A iniciativa ganhou força a partir de casos emblemáticos, como o ocorrido em Itumbiara (GO), em que o secretário municipal assassinou os dois filhos e em seguida cometeu suicídio após o pedido de separação da mãe. Tragédias desse tipo motivaram parlamentares a buscar uma resposta legislativa específica, reconhecendo o uso criminoso de familiares como instrumento de violência contra mulheres.

A deputada federal Laura Carneiro (PSD-RJ) foi autora da proposta original, ressaltando a urgência de corrigir a omissão do Código Penal e oferecer amparo legal adequado às mulheres que sofrem esse tipo de violência indireta. Ela defendeu que a tipificação específica trará maior efetividade na aplicação da lei e servirá como mecanismo preventivo.
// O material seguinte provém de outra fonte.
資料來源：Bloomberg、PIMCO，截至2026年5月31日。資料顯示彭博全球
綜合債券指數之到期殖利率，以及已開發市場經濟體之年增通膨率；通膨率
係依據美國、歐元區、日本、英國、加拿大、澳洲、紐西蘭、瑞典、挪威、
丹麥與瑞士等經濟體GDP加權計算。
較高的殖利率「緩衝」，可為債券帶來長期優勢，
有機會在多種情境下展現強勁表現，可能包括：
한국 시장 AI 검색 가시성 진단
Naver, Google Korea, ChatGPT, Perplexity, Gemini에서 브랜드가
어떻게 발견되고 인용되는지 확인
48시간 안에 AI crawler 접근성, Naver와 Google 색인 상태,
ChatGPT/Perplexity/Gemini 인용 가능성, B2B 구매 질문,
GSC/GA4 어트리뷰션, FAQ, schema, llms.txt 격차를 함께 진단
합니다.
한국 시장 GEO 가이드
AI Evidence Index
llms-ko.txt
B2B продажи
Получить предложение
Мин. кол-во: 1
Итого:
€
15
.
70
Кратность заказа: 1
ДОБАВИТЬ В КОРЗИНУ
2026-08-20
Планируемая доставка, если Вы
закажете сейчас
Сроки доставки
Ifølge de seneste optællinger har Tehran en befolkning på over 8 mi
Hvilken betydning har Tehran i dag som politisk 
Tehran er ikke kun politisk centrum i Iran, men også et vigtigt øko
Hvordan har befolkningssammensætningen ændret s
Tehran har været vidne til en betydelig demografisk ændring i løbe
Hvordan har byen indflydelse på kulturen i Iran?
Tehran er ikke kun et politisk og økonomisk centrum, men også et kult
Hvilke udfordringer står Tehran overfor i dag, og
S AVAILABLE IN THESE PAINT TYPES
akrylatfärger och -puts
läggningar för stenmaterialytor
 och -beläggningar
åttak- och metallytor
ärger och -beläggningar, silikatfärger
Durante a votação no Senado, parlamentares conservadores sugeriram estender a definição de vicaricídio para abranger situações em que mulheres matassem filhos com o objetivo de atingir parceiros masculinos. A senadora Damares Alves (Republicanos-DF) questionou como a norma poderia contemplar casos em que o alvo fosse o homem, e o deputado Kim Kataguiri (Missão-SP) chegou a propor a ampliação, mas foi derrotado. Em defesa da versão final, representantes do Congresso enfatizaram que, mesmo predominando vítimas femininas, nada impede que mulheres autoras de homicídios contra homens também sejam responsabilizadas.